On the morning of April 9, 1865, as he prepared to meet with General Ulysses Grant to discuss terms for surrendering his army, Lee listened to a proposal from Confederate General Porter Alexander.  Porter argued that Lee could engage the remnant of his army in protracted guerilla warfare rather than surrender.  Knowing that Confederate President Jefferson Davis abhorred the idea of surrender, Lee nevertheless rejected Alexander’s idea.  Foreseeing, as he told Alexander, that this would turn his soldiers into “bands of marauders” who would be compelled “to rob and steal in order to live,” he noted that this would not only prolong the fighting but lead to devastation of parts of the country that had been thus far spared.  So he told the young artillery officer “you and I as Christian men have no right to consider only how this would affect us” but must “consider its effects on the country as whole.”  So he mounted Traveller, rode to Appomattox Court House and agreed to Grant’s terms. Beaten in battle, he chose the path to peace and reconciliation, setting an example to encourage similar behavior across the Confederacy.

That was not to be the last test of character amidst defeat.  Lee left his encampment on April 12 and made his way to Union-battered Richmond where he accepted the offer of a small cottage for him and his family at Oakland plantation, fifty miles west of the city.  Its owner, Elizabeth Cocke invited the Lees to dine and during one meal, her butler, now a freedman, entered the room to say goodbye as he began his emancipated life.  As recounted in Michael Korda’s biography (Clouds of Glory), Lee rose from the table, shook the man’s hand, offered words of advice and “asked Heaven to bless him.”

Lee held racist views, but he understood that all humans deserve to be treated with dignity.
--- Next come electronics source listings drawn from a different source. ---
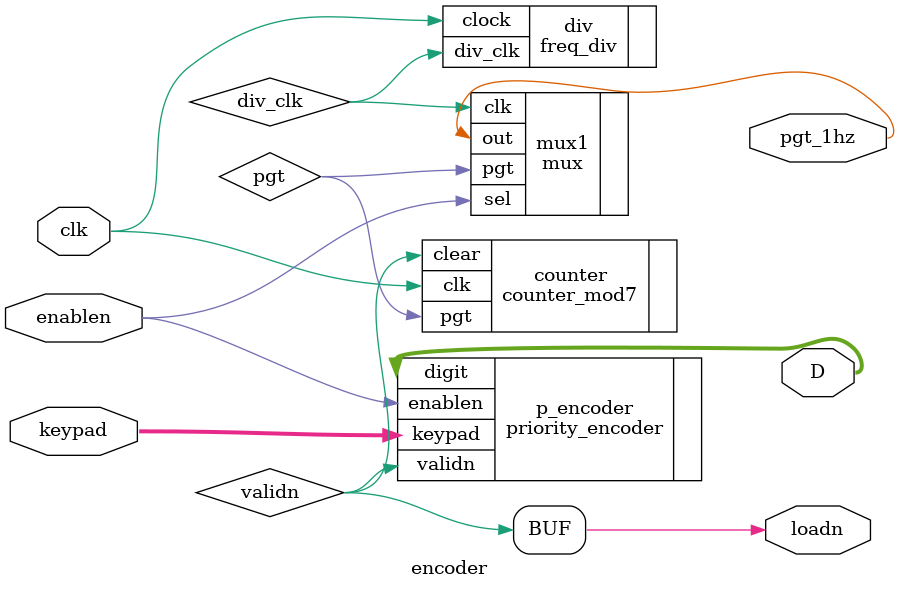
<source format=v>
module encoder(
    input [9:0] keypad,
    input clk, enablen,

    output wire [3:0] D,
    output wire pgt_1hz, loadn
);

    wire validn, div_clk, pgt;

    priority_encoder p_encoder (.keypad(keypad), .enablen(enablen), .digit(D), .validn(validn));

    freq_div div (.clock(clk), .div_clk(div_clk));

    counter_mod7 counter (.clk(clk), .clear(validn), .pgt(pgt));

    mux mux1 (.sel(enablen), .pgt(pgt), .clk(div_clk), .out(pgt_1hz));

    assign loadn = validn;

endmodule
</source>
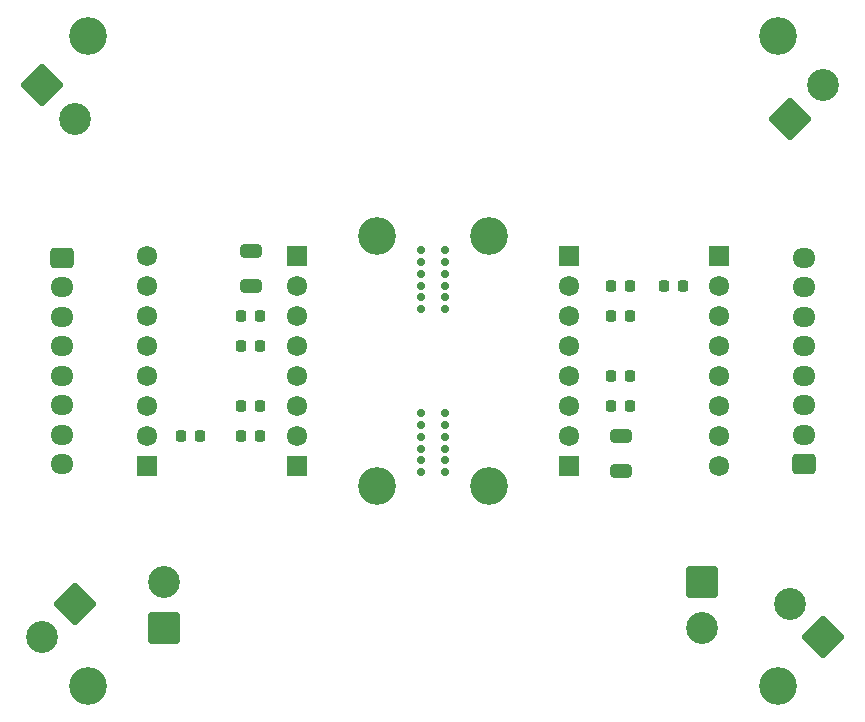
<source format=gbr>
%TF.GenerationSoftware,KiCad,Pcbnew,7.0.6*%
%TF.CreationDate,2023-12-17T00:49:34+09:00*%
%TF.ProjectId,MotorDriver_TB6612FNG_20230704,4d6f746f-7244-4726-9976-65725f544236,rev?*%
%TF.SameCoordinates,Original*%
%TF.FileFunction,Soldermask,Bot*%
%TF.FilePolarity,Negative*%
%FSLAX46Y46*%
G04 Gerber Fmt 4.6, Leading zero omitted, Abs format (unit mm)*
G04 Created by KiCad (PCBNEW 7.0.6) date 2023-12-17 00:49:34*
%MOMM*%
%LPD*%
G01*
G04 APERTURE LIST*
G04 Aperture macros list*
%AMRoundRect*
0 Rectangle with rounded corners*
0 $1 Rounding radius*
0 $2 $3 $4 $5 $6 $7 $8 $9 X,Y pos of 4 corners*
0 Add a 4 corners polygon primitive as box body*
4,1,4,$2,$3,$4,$5,$6,$7,$8,$9,$2,$3,0*
0 Add four circle primitives for the rounded corners*
1,1,$1+$1,$2,$3*
1,1,$1+$1,$4,$5*
1,1,$1+$1,$6,$7*
1,1,$1+$1,$8,$9*
0 Add four rect primitives between the rounded corners*
20,1,$1+$1,$2,$3,$4,$5,0*
20,1,$1+$1,$4,$5,$6,$7,0*
20,1,$1+$1,$6,$7,$8,$9,0*
20,1,$1+$1,$8,$9,$2,$3,0*%
G04 Aperture macros list end*
%ADD10RoundRect,0.250001X1.555634X0.000000X0.000000X1.555634X-1.555634X0.000000X0.000000X-1.555634X0*%
%ADD11C,2.700000*%
%ADD12C,3.200000*%
%ADD13R,1.720000X1.720000*%
%ADD14C,1.720000*%
%ADD15C,0.700000*%
%ADD16RoundRect,0.250001X0.000000X-1.555634X1.555634X0.000000X0.000000X1.555634X-1.555634X0.000000X0*%
%ADD17RoundRect,0.250001X1.099999X-1.099999X1.099999X1.099999X-1.099999X1.099999X-1.099999X-1.099999X0*%
%ADD18RoundRect,0.250000X-0.725000X0.600000X-0.725000X-0.600000X0.725000X-0.600000X0.725000X0.600000X0*%
%ADD19O,1.950000X1.700000*%
%ADD20RoundRect,0.250000X0.725000X-0.600000X0.725000X0.600000X-0.725000X0.600000X-0.725000X-0.600000X0*%
%ADD21RoundRect,0.250001X-1.555634X0.000000X0.000000X-1.555634X1.555634X0.000000X0.000000X1.555634X0*%
%ADD22RoundRect,0.250001X0.000000X1.555634X-1.555634X0.000000X0.000000X-1.555634X1.555634X0.000000X0*%
%ADD23RoundRect,0.250001X-1.099999X1.099999X-1.099999X-1.099999X1.099999X-1.099999X1.099999X1.099999X0*%
%ADD24RoundRect,0.218750X0.218750X0.256250X-0.218750X0.256250X-0.218750X-0.256250X0.218750X-0.256250X0*%
%ADD25RoundRect,0.218750X-0.218750X-0.256250X0.218750X-0.256250X0.218750X0.256250X-0.218750X0.256250X0*%
%ADD26RoundRect,0.250000X0.650000X-0.325000X0.650000X0.325000X-0.650000X0.325000X-0.650000X-0.325000X0*%
%ADD27RoundRect,0.250000X-0.650000X0.325000X-0.650000X-0.325000X0.650000X-0.325000X0.650000X0.325000X0*%
G04 APERTURE END LIST*
D10*
%TO.C,J3*%
X137559423Y-122140720D03*
D11*
X134759280Y-119340577D03*
%TD*%
D12*
%TO.C,REF\u002A\u002A*%
X75250000Y-71300000D03*
%TD*%
D13*
%TO.C,U2*%
X93000000Y-107690000D03*
D14*
X93000000Y-105150000D03*
X93000000Y-102610000D03*
X93000000Y-100070000D03*
X93000000Y-97530000D03*
X93000000Y-94990000D03*
X93000000Y-92450000D03*
D13*
X93000000Y-89910000D03*
D14*
X80300000Y-89910000D03*
X80300000Y-92450000D03*
X80300000Y-94990000D03*
X80300000Y-97530000D03*
X80300000Y-100070000D03*
X80300000Y-102610000D03*
X80300000Y-105150000D03*
D13*
X80300000Y-107690000D03*
%TD*%
D15*
%TO.C,REF\u002A\u002A*%
X103500000Y-94400000D03*
X105500000Y-94400000D03*
X103500000Y-93400000D03*
X105500000Y-93400000D03*
X103500000Y-92400000D03*
X105500000Y-92400000D03*
X103500000Y-91400000D03*
X105500000Y-91400000D03*
X103500000Y-90400000D03*
X105500000Y-90400000D03*
X103500000Y-89400000D03*
X105500000Y-89400000D03*
%TD*%
D12*
%TO.C,REF\u002A\u002A*%
X99750000Y-109400000D03*
%TD*%
%TO.C,REF\u002A\u002A*%
X109250000Y-88200000D03*
%TD*%
%TO.C,REF\u002A\u002A*%
X99750000Y-88200000D03*
%TD*%
D16*
%TO.C,J2*%
X134759280Y-78259423D03*
D11*
X137559423Y-75459280D03*
%TD*%
D17*
%TO.C,J5*%
X81725000Y-121430000D03*
D11*
X81725000Y-117470000D03*
%TD*%
D12*
%TO.C,REF\u002A\u002A*%
X75250000Y-126300000D03*
%TD*%
%TO.C,REF\u002A\u002A*%
X133750000Y-126300000D03*
%TD*%
D18*
%TO.C,J8*%
X73100000Y-90050000D03*
D19*
X73100000Y-92550000D03*
X73100000Y-95050000D03*
X73100000Y-97550000D03*
X73100000Y-100050000D03*
X73100000Y-102550000D03*
X73100000Y-105050000D03*
X73100000Y-107550000D03*
%TD*%
D13*
%TO.C,U1*%
X116000000Y-89910000D03*
D14*
X116000000Y-92450000D03*
X116000000Y-94990000D03*
X116000000Y-97530000D03*
X116000000Y-100070000D03*
X116000000Y-102610000D03*
X116000000Y-105150000D03*
D13*
X116000000Y-107690000D03*
D14*
X128700000Y-107690000D03*
X128700000Y-105150000D03*
X128700000Y-102610000D03*
X128700000Y-100070000D03*
X128700000Y-97530000D03*
X128700000Y-94990000D03*
X128700000Y-92450000D03*
D13*
X128700000Y-89910000D03*
%TD*%
D12*
%TO.C,REF\u002A\u002A*%
X133750000Y-71300000D03*
%TD*%
D20*
%TO.C,J4*%
X135900000Y-107550000D03*
D19*
X135900000Y-105050000D03*
X135900000Y-102550000D03*
X135900000Y-100050000D03*
X135900000Y-97550000D03*
X135900000Y-95050000D03*
X135900000Y-92550000D03*
X135900000Y-90050000D03*
%TD*%
D21*
%TO.C,J7*%
X71390577Y-75459280D03*
D11*
X74190720Y-78259423D03*
%TD*%
D12*
%TO.C,REF\u002A\u002A*%
X109250000Y-109400000D03*
%TD*%
D22*
%TO.C,J6*%
X74190720Y-119340577D03*
D11*
X71390577Y-122140720D03*
%TD*%
D23*
%TO.C,J1*%
X127275000Y-117470000D03*
D11*
X127275000Y-121430000D03*
%TD*%
D15*
%TO.C,REF\u002A\u002A*%
X103500000Y-108200000D03*
X105500000Y-108200000D03*
X103500000Y-107200000D03*
X105500000Y-107200000D03*
X103500000Y-106200000D03*
X105500000Y-106200000D03*
X103500000Y-105200000D03*
X105500000Y-105200000D03*
X103500000Y-104200000D03*
X105500000Y-104200000D03*
X103500000Y-103200000D03*
X105500000Y-103200000D03*
%TD*%
D24*
%TO.C,D10*%
X89850500Y-97530000D03*
X88275500Y-97530000D03*
%TD*%
%TO.C,D9*%
X89850500Y-94990000D03*
X88275500Y-94990000D03*
%TD*%
D25*
%TO.C,D4*%
X119562500Y-102610000D03*
X121137500Y-102610000D03*
%TD*%
D26*
%TO.C,C2*%
X89063000Y-92450000D03*
X89063000Y-89500000D03*
%TD*%
D25*
%TO.C,D2*%
X119562500Y-94990000D03*
X121137500Y-94990000D03*
%TD*%
D24*
%TO.C,D8*%
X89850500Y-105150000D03*
X88275500Y-105150000D03*
%TD*%
D25*
%TO.C,D5*%
X119562500Y-100070000D03*
X121137500Y-100070000D03*
%TD*%
%TO.C,D3*%
X119562500Y-92450000D03*
X121137500Y-92450000D03*
%TD*%
D27*
%TO.C,C1*%
X120390000Y-105150000D03*
X120390000Y-108100000D03*
%TD*%
D25*
%TO.C,D6*%
X83195500Y-105150000D03*
X84770500Y-105150000D03*
%TD*%
D24*
%TO.C,D1*%
X125637500Y-92450000D03*
X124062500Y-92450000D03*
%TD*%
%TO.C,D7*%
X89850500Y-102610000D03*
X88275500Y-102610000D03*
%TD*%
M02*

</source>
In another instance recounted by Korda:

"Lee had not hesitated to shake a black man's hand, and when another black man had entered St. Paul's Church in Richmond and walked to the chancel rail to receive communion before a shocked, indignant, silent white congregation.  Lee rose from his pew, joined the man, and knelt beside him.”

On September 1, 1865 Lee was offered the presidency of Washington College, located in Lexington, Virginia.  Named after the general Lee greatly admired, he accepted and would spend the last five years of his life there.  Part of his justification, as he wrote in his letter of acceptance, was “to aid in the restoration of peace and harmony” in the nation.  A former Superintendent at West Point, Lee was no stranger to higher education, but this time his students would be groomed not to fight but to rebuild.  In his efforts at reconciliation, he recruited students from the North to learn alongside their Southern peers. 

Lee sought neither fame nor money in the task of repairing the wounds of war.  He turned down the offer of a $10,000 salary at an insurance company, more than six times his pay at the college.  He felt the college needed his full time attention. “But General,” the insurance salesman who offered the job said, “we do not want you to discharge any duties. We simply wish the use of your name; that will abundantly compensate us.”  “Excuse me, sir,” Lee replied, “I cannot consent to receive pay for services I do not render.”

Statues and memorials to Robert E. Lee, understandably, have been removed in many states. We should not honor leadership which violated the Constitution and sought to create a separate nation dedicated to maintaining slavery.  Yet we can still learn from his demonstration of character in peacetime efforts to rebuild the society which his military leadership threatened.  Many figures in American history have moments we cringe but need to recall, but some also have moments that exemplify good character.  Until the middle of the Civil War, for example, Abraham Lincoln supported sending freed slaves outside the United States believing they could not live side-by-side with white Americans.  Yet by war’s end he saw the dishonor in that, championed the 13th Amendment and no longer talked of colonization.  For Robert E. Lee, the character he demonstrated in defeat is worth noting.